I've been promising myself that I'd convert my FT-847 to DRM use for a few years but with DRM broadcasts here in the US only being available in the early evening when I'm tied up with family matters there seemed to be little point.
However, RCI recently announced that they would be transmitting programmes throughout the month of December (2006) from 1500UTC until their normal shutdown time of 0000UTC; a whopping nine hours of programming every day! Where's my soldering iron?
A while back I ordered a couple of 455KHz-12KHz down converters from I5XWW with a view to doing this job. These converters use a freely available design found in a number of places on the Net. Frankly for the amount I5XWW charges for these pre-built boards it's not worth the hassle of building a convertor on a project board. I paid $15 each for them!
OK, lets get down to it. On a clean work surface (not like mine) remove both the covers from your FT-847 and place it upside down on the bench with the sockets facing you. If like mine your's is a stock radio then you will have a vacant space on the upper left quadrant. This space is earmarked for the installation of the optional CW filter. This is where we are going to install the board.
Next make sure you have the following items;
RCA phono socket
12" hookup wire
24" RG174 coax
22pF capacitor (other values may work)
As you can see from the picture this mod is very simple and there is plenty of working space inside the 847.
Let's start by mounting the convertor. I used a strip of double sided tape.
Now let's tap the 455KHz IF. Locate the 8 pin IC just below the vertical SSB filter. Solder one leg of your 22pF cap to pin 2 of this IC. Pin 2 is the second pin from the right on the top row in this orientation.
Next prepare a length of coax. Connect the center to the open end of the 22pF cap and the shield to pin 4 of the chip (top row, left most pin).
Be sure to check your work for solder splashes and shorts etc. Also make certain that the new parts will not come adrift and cause damage.
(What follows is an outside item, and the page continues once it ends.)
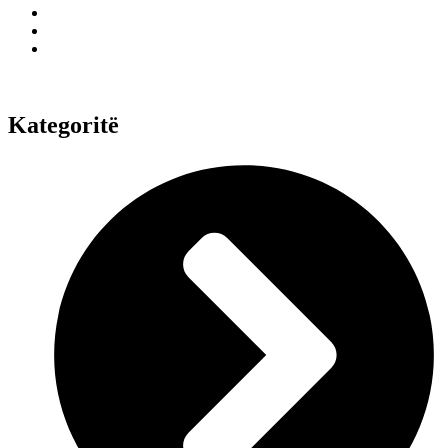
Kategoritë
Connect the other end of this coax to the 455KHz input of the convertor. In my case this was the top left 2 pins.
Take the hookup wire and attach one end to the screw terminal with the red wire on the right of the board. I used the one above the fuse. Connect the other end to the converter's power connection.
Now comes the hard bit. We have to find a space to mount the connector. As you'll see there isn't much room on the back panel and so I drilled a small hole and passed the coax cable through thus allowing the connector to hang out of the back. Connect the RCA socket to the end of the cable that hangs out of the radio. Connect the other end to the convertor output pins.
That's pretty much it. Before putting your radio back together again, fire it up to check everything is OK. You'll also have to set the output level so that there's enough to drive your sound card.